Magic Carat — The Whole-Number Weight Thresholds That Lift Per-Carat Prices

Why a 1.00-carat diamond costs disproportionately more than a 0.99

Trade & market termsView in dictionary · 605 words

Magic carat is the trade term for carat-weight thresholds at which gemstone per-carat prices increase disproportionately. The thresholds occur at whole-number and half-number weights, with the most pronounced effects at 1.00, 2.00, 3.00, 5.00, and 10.00 carats, and lesser but still meaningful effects at half-carat increments. The phenomenon is well documented across all major gemstone categories and is explicitly accounted for in trade pricing references including the Rapaport Diamond Report.

The mechanism

Two distinct factors drive the magic carat phenomenon. The first is genuine rarity: larger rough is geologically scarcer, and the probability density of finding gem-quality rough that yields a 1.00 carat finished stone is lower than the probability of yielding a 0.99 carat.
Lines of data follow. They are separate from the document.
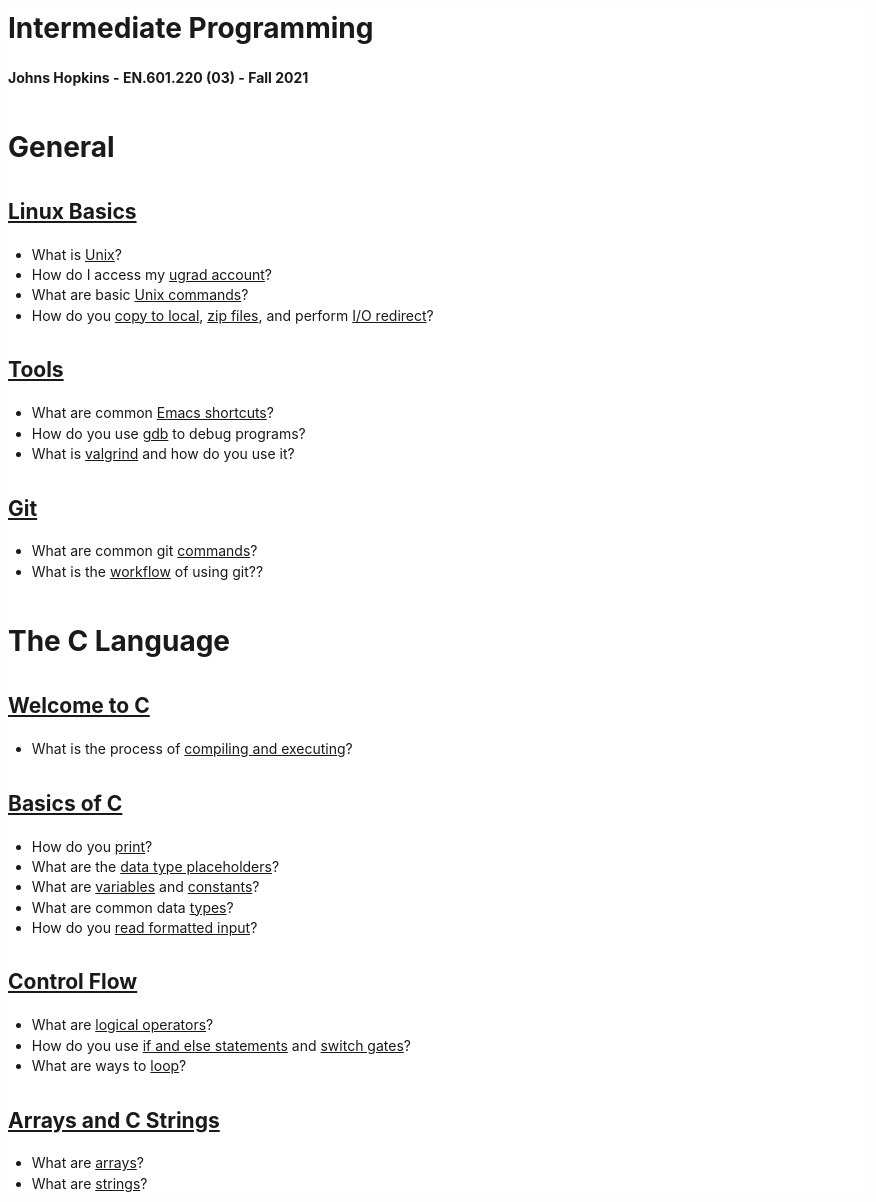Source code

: 
# Intermediate Programming
**Johns Hopkins - EN.601.220 
(03) - Fall 2021**

# General
## [Linux Basics](Linux%20Basics.md)
- What is [Unix](Linux%20Basics.md#Unix%20Linux)?
- How do I access my [ugrad account](Linux%20Basics.md#Connecting%20to%20ugrad%20from%20your%20own%20computer)?
- What are basic [Unix commands](Linux%20Basics.md#Basic%20Commands)?
- How do you [copy to local](Linux%20Basics.md#Copying%20Files),  [zip files](Linux%20Basics.md#Zipping), and perform [I/O redirect](Linux%20Basics.md#I%20O%20Redirection)?
## [Tools](Tools.md)
- What are common [Emacs shortcuts](Tools.md#Emacs%20Shortcuts)?
- How do you use [gdb](Tools.md#gdb) to debug programs?
- What is [valgrind](Tools.md#Valgrind) and how do you use it?
## [Git](Git.md)
- What are common git [commands](Git.md#Commands)?
- What is the [workflow](Git.md#Workflow) of using git??

# The C Language
## [Welcome to C](Welcome%20to%20C.md)
- What is the process of [compiling and executing](Welcome%20to%20C.md#Compilation%20and%20Execution)?
## [Basics of C](Basics%20of%20C.md)
- How do you [print](Basics%20of%20C.md#Printing)?
- What are the [data type placeholders](Basics%20of%20C.md#Data%20Type%20Placeholders)?
- What are [variables](Basics%20of%20C.md#Variables) and [constants](Basics%20of%20C.md#Const)?
- What are common data [types](Basics%20of%20C.md#Types)?
- How do you [read formatted input](Basics%20of%20C.md#Formatted%20input%20with%20scanf)?
## [Control Flow](Control%20Flow.md)
- What are [logical operators](Control%20Flow#Logical%20Operators)?
- How do you use [if and else statements](Control%20Flow#if%20and%20else%20statements) and [switch gates](Control%20Flow#Switch%20gates)?
- What are ways to [loop](Control%20Flow#Loops)?

## [Arrays and C Strings](Arrays%20and%20C%20Strings.md)
- What are [arrays](Arrays%20and%20C%20Strings.md#Arrays.md)?
- What are [strings](Arrays%20and%20C%20Strings#Strings)?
The second factor is consumer psychology — round-number weights carry symbolic weight in consumer perception that fractional weights do not. The combination of supply-side rarity and demand-side psychology produces the price discontinuities that the trade calls magic carat premiums.

Magnitude of the premiums

For diamonds, the Rapaport Diamond Report explicitly tiers prices at the major thresholds, with per-carat premium increments typically in the range of 10 to 30 per cent at each major break. For coloured stones, the magic carat phenomenon is generally less precisely codified than for diamonds, but the underlying pattern holds. Fine ruby, sapphire, and emerald all show clear price step-ups at the major round-number weights, with the largest premiums at 5 carats and 10 carats where the geological scarcity of large rough is most pronounced.

Implications for cutters

The magic carat phenomenon affects cutting decisions throughout the trade. A cutter working a piece of rough that could yield either a 0.99 or a 1.00 carat finished stone faces a clear economic choice: cut for optimum proportions and accept whatever finished weight results, or cut to retain weight above the magic threshold and accept whatever proportional compromises are required. In many cases the economically rational decision is to retain the weight above the threshold, particularly in the diamond market where the GIA cut grading scale provides some tolerance for varied proportions within the Excellent and Very Good categories.

Buyer strategy

Savvy buyers seeking maximum value per dollar frequently look at stones just below the magic-size threshold — 0.95 to 0.99 carats, 1.95 to 1.99 carats — for the best price-per-carat economics. The visual difference is essentially imperceptible, but the price difference can be substantial. The trade-off is liquidity: a 1.00 carat stone has greater resale-market liquidity than a 0.95 carat stone, since secondary-market buyers continue to apply the same psychological premium to round-number weights.

In the trade

For Skyjems and other coloured-stone retailers, the magic carat phenomenon is one of the structural features of the market that buyers should understand before significant purchases. Stones priced just above magic-size thresholds are paying a substantial premium for the round-number weight; stones just below the thresholds offer better per-dollar value. The economics is most pronounced at the higher thresholds — the 5-carat and 10-carat breaks in particular — where supply scarcity and consumer psychology combine to produce the largest premiums.